PROVIDED DATA:
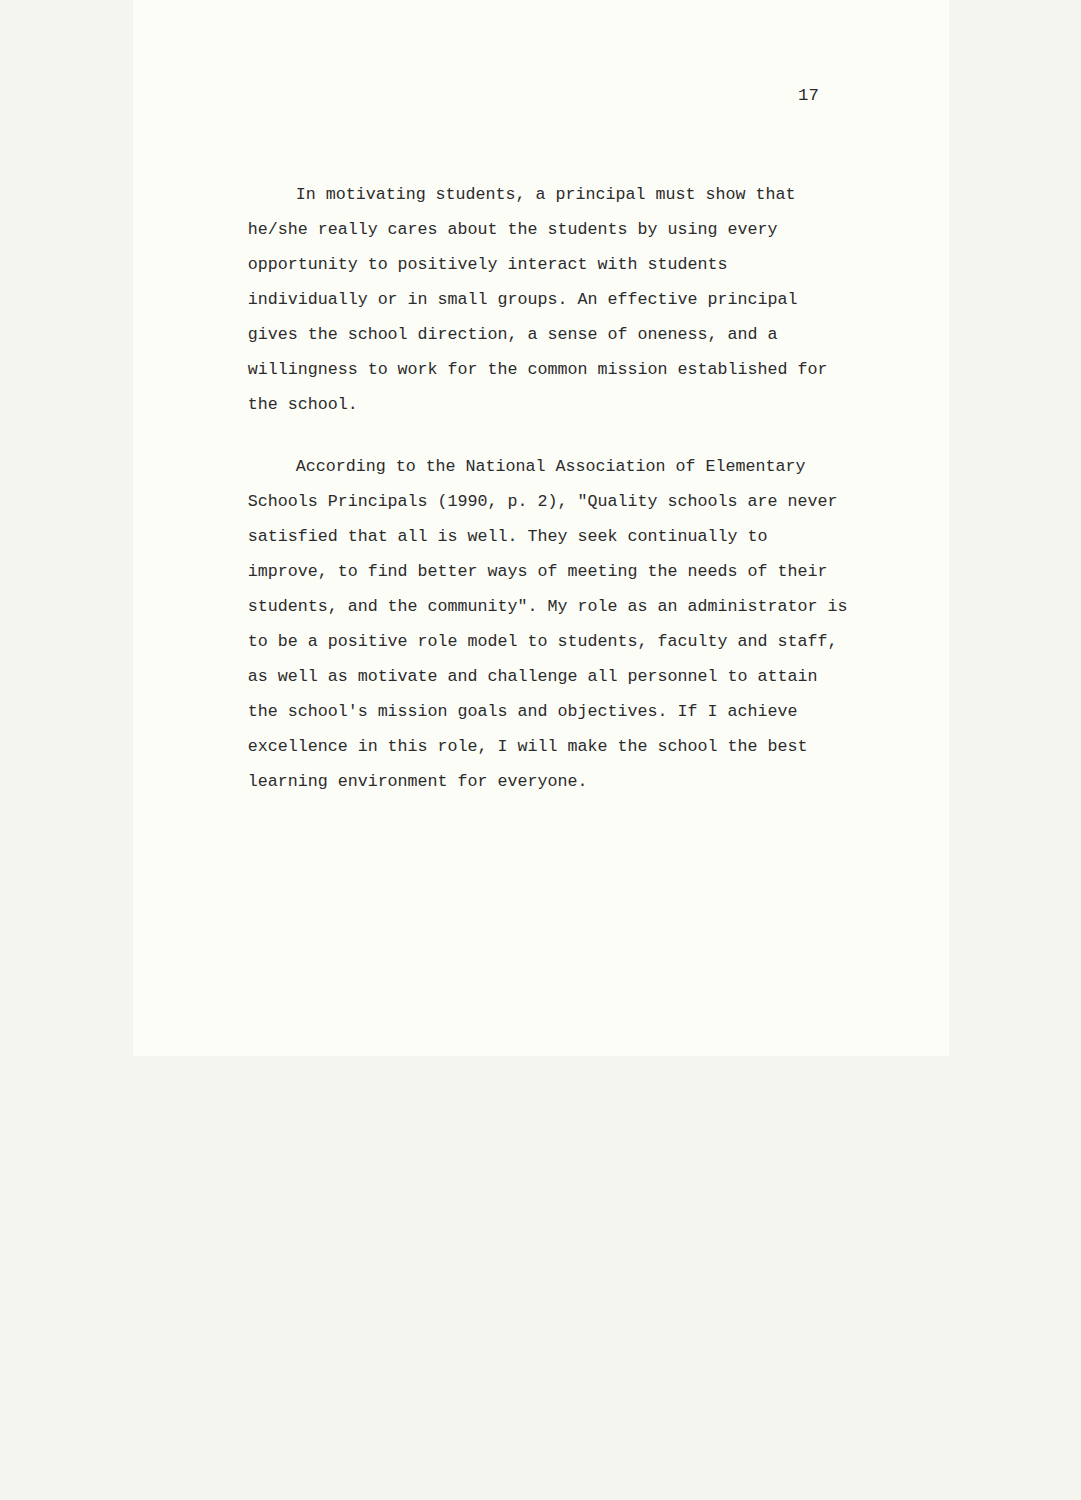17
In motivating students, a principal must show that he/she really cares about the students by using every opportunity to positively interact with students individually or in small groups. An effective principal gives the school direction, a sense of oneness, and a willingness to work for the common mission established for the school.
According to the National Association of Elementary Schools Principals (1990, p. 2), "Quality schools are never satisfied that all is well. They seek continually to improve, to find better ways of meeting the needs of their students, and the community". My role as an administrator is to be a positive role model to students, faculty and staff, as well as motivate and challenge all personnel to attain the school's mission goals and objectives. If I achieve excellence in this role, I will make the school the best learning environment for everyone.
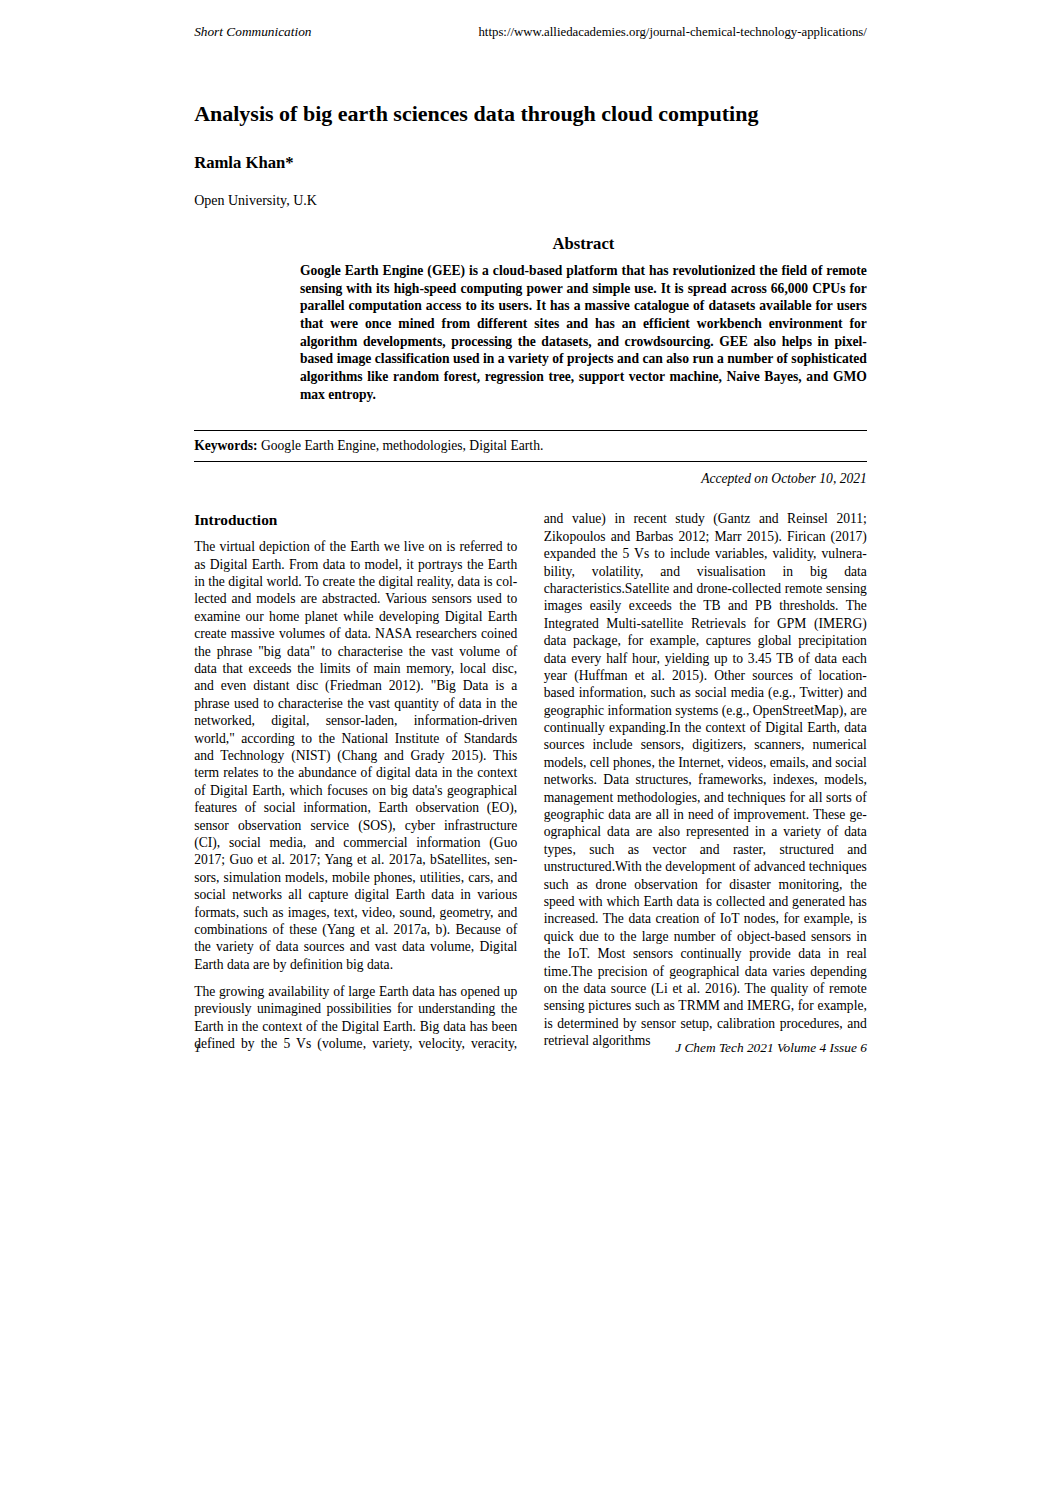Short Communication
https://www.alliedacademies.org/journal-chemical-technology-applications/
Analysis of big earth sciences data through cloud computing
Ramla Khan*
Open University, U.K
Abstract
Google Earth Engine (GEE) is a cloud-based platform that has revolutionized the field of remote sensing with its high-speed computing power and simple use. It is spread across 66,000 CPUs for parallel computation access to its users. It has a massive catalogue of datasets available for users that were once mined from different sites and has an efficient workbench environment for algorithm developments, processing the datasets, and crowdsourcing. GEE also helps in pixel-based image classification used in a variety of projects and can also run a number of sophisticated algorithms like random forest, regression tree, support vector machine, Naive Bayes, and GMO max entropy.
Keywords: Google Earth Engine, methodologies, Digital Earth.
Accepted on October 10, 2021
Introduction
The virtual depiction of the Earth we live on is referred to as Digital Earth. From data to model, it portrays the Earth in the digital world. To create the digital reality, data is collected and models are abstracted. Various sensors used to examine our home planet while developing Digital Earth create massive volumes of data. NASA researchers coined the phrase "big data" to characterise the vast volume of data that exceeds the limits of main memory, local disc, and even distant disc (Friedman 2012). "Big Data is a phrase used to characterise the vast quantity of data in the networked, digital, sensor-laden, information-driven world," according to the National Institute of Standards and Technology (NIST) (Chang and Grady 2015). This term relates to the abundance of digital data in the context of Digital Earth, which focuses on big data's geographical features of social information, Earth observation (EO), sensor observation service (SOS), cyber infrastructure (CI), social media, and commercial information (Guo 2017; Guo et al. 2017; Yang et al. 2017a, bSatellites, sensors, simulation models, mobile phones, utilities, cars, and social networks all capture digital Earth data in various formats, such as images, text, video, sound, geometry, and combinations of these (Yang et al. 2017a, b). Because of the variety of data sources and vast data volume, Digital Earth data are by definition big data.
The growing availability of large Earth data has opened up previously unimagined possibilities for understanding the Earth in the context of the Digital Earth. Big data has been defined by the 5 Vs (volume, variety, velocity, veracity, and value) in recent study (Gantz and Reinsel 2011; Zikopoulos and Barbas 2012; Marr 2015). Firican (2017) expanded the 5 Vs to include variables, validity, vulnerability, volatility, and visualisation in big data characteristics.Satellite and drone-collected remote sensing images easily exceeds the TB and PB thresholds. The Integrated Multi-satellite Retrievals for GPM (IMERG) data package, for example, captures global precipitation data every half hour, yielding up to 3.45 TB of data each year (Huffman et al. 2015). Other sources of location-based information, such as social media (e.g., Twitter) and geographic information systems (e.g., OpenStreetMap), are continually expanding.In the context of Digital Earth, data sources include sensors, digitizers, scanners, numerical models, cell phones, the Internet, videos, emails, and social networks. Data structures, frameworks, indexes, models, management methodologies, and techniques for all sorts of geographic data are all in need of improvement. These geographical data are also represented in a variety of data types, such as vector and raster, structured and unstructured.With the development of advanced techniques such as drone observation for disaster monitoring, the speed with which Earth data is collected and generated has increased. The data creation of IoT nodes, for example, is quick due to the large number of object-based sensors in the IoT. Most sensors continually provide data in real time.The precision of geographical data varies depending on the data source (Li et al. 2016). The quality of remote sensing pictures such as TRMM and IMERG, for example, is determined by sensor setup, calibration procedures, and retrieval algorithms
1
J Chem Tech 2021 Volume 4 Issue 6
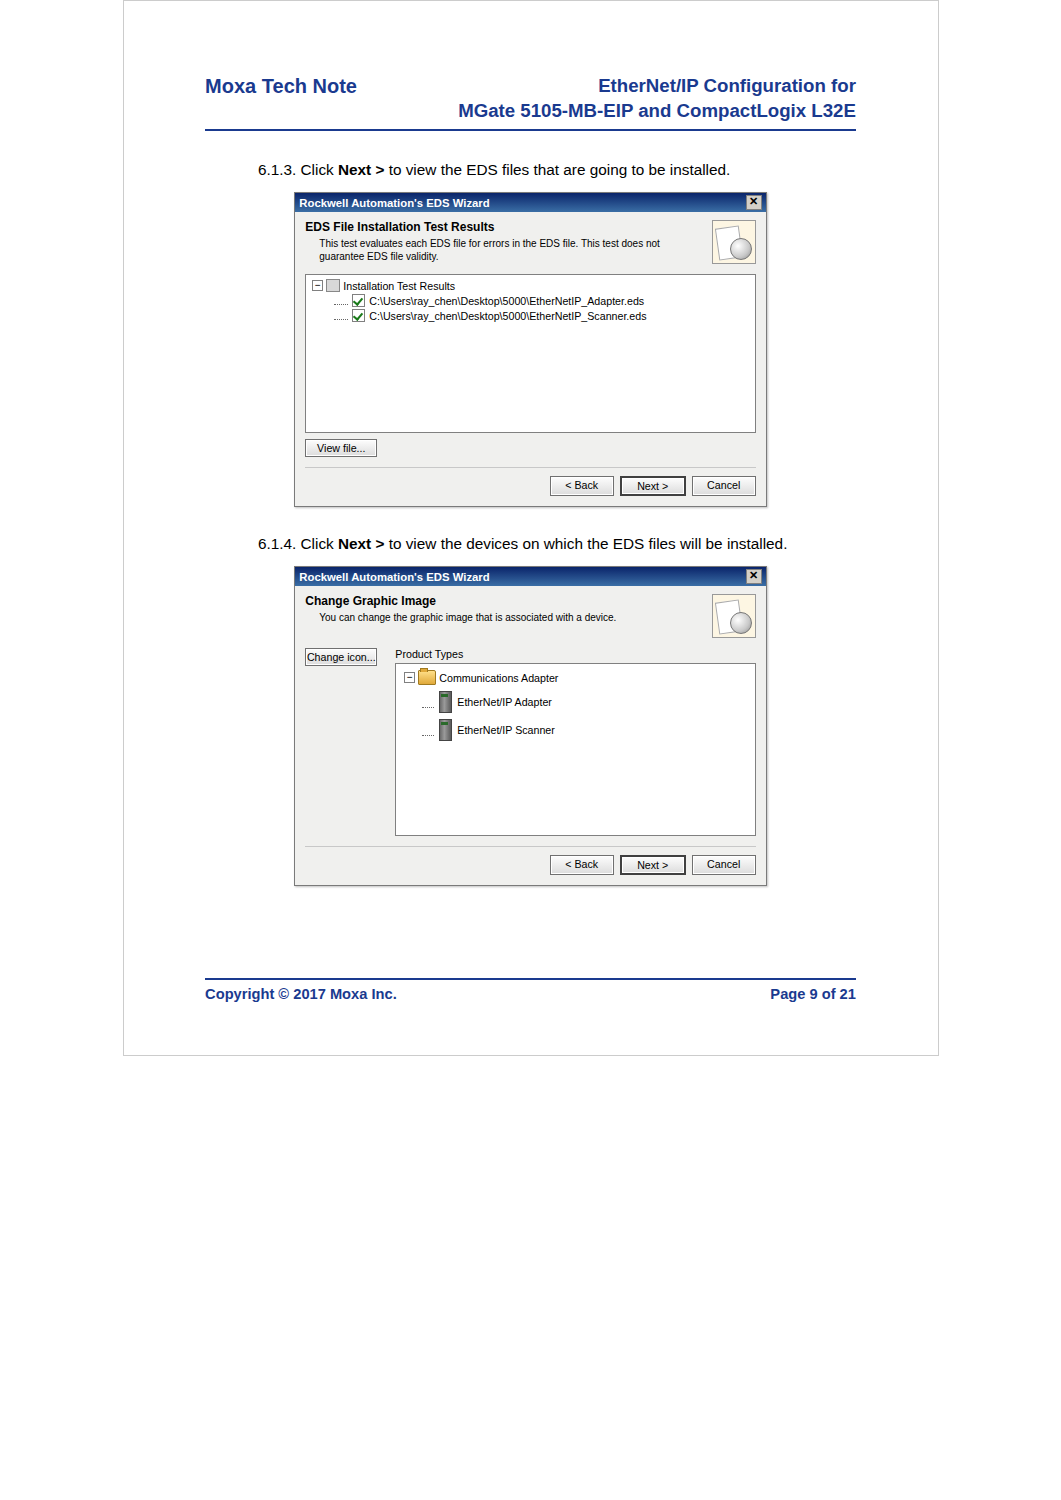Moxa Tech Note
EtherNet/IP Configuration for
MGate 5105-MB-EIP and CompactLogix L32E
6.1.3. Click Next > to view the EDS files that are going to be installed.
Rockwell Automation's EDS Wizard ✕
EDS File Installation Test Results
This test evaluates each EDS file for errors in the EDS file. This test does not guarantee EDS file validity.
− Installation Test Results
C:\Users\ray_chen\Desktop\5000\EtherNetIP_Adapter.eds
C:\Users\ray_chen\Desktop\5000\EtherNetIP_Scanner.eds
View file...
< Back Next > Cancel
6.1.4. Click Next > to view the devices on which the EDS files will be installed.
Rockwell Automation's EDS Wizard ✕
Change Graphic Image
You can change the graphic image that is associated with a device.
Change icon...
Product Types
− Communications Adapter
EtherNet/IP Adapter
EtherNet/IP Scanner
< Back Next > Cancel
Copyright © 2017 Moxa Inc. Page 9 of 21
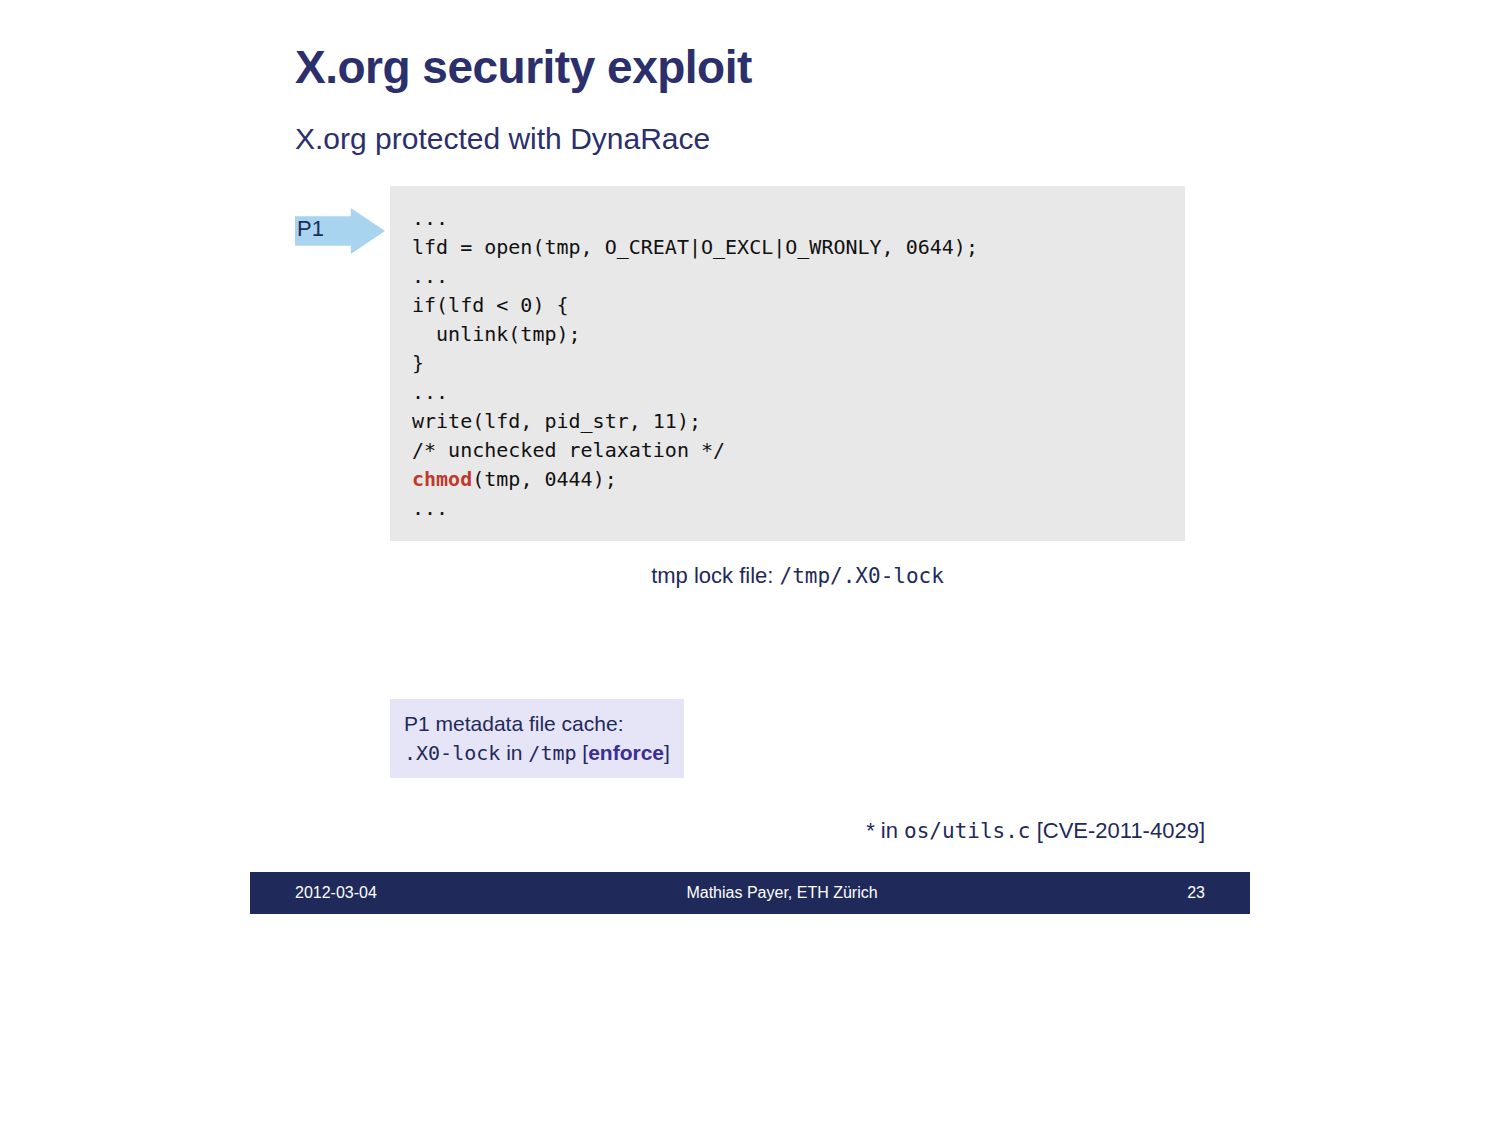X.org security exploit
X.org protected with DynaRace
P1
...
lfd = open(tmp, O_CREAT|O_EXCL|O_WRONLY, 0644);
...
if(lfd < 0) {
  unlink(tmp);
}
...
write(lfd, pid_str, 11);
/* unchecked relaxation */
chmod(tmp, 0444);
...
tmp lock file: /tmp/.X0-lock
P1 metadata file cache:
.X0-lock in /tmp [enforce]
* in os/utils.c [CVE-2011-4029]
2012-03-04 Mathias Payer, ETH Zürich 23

EXERCISE BRIEF:
Repeat each line above exactly as it reads, omitting any pictures.

EXERCISE RESPONSE:
17
In motivating students, a principal must show that he/she really cares about the students by using every opportunity to positively interact with students individually or in small groups. An effective principal gives the school direction, a sense of oneness, and a willingness to work for the common mission established for the school.
According to the National Association of Elementary Schools Principals (1990, p. 2), "Quality schools are never satisfied that all is well. They seek continually to improve, to find better ways of meeting the needs of their students, and the community". My role as an administrator is to be a positive role model to students, faculty and staff, as well as motivate and challenge all personnel to attain the school's mission goals and objectives. If I achieve excellence in this role, I will make the school the best learning environment for everyone.
Short Communication
https://www.alliedacademies.org/journal-chemical-technology-applications/
Analysis of big earth sciences data through cloud computing
Ramla Khan*
Open University, U.K
Abstract
Google Earth Engine (GEE) is a cloud-based platform that has revolutionized the field of remote sensing with its high-speed computing power and simple use. It is spread across 66,000 CPUs for parallel computation access to its users. It has a massive catalogue of datasets available for users that were once mined from different sites and has an efficient workbench environment for algorithm developments, processing the datasets, and crowdsourcing. GEE also helps in pixel-based image classification used in a variety of projects and can also run a number of sophisticated algorithms like random forest, regression tree, support vector machine, Naive Bayes, and GMO max entropy.
Keywords: Google Earth Engine, methodologies, Digital Earth.
Accepted on October 10, 2021
Introduction
The virtual depiction of the Earth we live on is referred to as Digital Earth. From data to model, it portrays the Earth in the digital world. To create the digital reality, data is collected and models are abstracted. Various sensors used to examine our home planet while developing Digital Earth create massive volumes of data. NASA researchers coined the phrase "big data" to characterise the vast volume of data that exceeds the limits of main memory, local disc, and even distant disc (Friedman 2012). "Big Data is a phrase used to characterise the vast quantity of data in the networked, digital, sensor-laden, information-driven world," according to the National Institute of Standards and Technology (NIST) (Chang and Grady 2015). This term relates to the abundance of digital data in the context of Digital Earth, which focuses on big data's geographical features of social information, Earth observation (EO), sensor observation service (SOS), cyber infrastructure (CI), social media, and commercial information (Guo 2017; Guo et al. 2017; Yang et al. 2017a, bSatellites, sensors, simulation models, mobile phones, utilities, cars, and social networks all capture digital Earth data in various formats, such as images, text, video, sound, geometry, and combinations of these (Yang et al. 2017a, b). Because of the variety of data sources and vast data volume, Digital Earth data are by definition big data.
The growing availability of large Earth data has opened up previously unimagined possibilities for understanding the Earth in the context of the Digital Earth. Big data has been defined by the 5 Vs (volume, variety, velocity, veracity, and value) in recent study (Gantz and Reinsel 2011; Zikopoulos and Barbas 2012; Marr 2015). Firican (2017) expanded the 5 Vs to include variables, validity, vulnerability, volatility, and visualisation in big data characteristics.Satellite and drone-collected remote sensing images easily exceeds the TB and PB thresholds. The Integrated Multi-satellite Retrievals for GPM (IMERG) data package, for example, captures global precipitation data every half hour, yielding up to 3.45 TB of data each year (Huffman et al. 2015). Other sources of location-based information, such as social media (e.g., Twitter) and geographic information systems (e.g., OpenStreetMap), are continually expanding.In the context of Digital Earth, data sources include sensors, digitizers, scanners, numerical models, cell phones, the Internet, videos, emails, and social networks. Data structures, frameworks, indexes, models, management methodologies, and techniques for all sorts of geographic data are all in need of improvement. These geographical data are also represented in a variety of data types, such as vector and raster, structured and unstructured.With the development of advanced techniques such as drone observation for disaster monitoring, the speed with which Earth data is collected and generated has increased. The data creation of IoT nodes, for example, is quick due to the large number of object-based sensors in the IoT. Most sensors continually provide data in real time.The precision of geographical data varies depending on the data source (Li et al. 2016). The quality of remote sensing pictures such as TRMM and IMERG, for example, is determined by sensor setup, calibration procedures, and retrieval algorithms
1
J Chem Tech 2021 Volume 4 Issue 6
Moxa Tech Note
EtherNet/IP Configuration for
MGate 5105-MB-EIP and CompactLogix L32E
6.1.3. Click Next > to view the EDS files that are going to be installed.
Rockwell Automation's EDS Wizard ✕
EDS File Installation Test Results
This test evaluates each EDS file for errors in the EDS file. This test does not guarantee EDS file validity.
− Installation Test Results
C:\Users\ray_chen\Desktop\5000\EtherNetIP_Adapter.eds
C:\Users\ray_chen\Desktop\5000\EtherNetIP_Scanner.eds
View file...
< Back Next > Cancel
6.1.4. Click Next > to view the devices on which the EDS files will be installed.
Rockwell Automation's EDS Wizard ✕
Change Graphic Image
You can change the graphic image that is associated with a device.
Change icon...
Product Types
− Communications Adapter
EtherNet/IP Adapter
EtherNet/IP Scanner
< Back Next > Cancel
Copyright © 2017 Moxa Inc. Page 9 of 21
X.org security exploit
X.org protected with DynaRace
P1
...
lfd = open(tmp, O_CREAT|O_EXCL|O_WRONLY, 0644);
...
if(lfd < 0) {
  unlink(tmp);
}
...
write(lfd, pid_str, 11);
/* unchecked relaxation */
chmod(tmp, 0444);
...
tmp lock file: /tmp/.X0-lock
P1 metadata file cache:
.X0-lock in /tmp [enforce]
* in os/utils.c [CVE-2011-4029]
2012-03-04 Mathias Payer, ETH Zürich 23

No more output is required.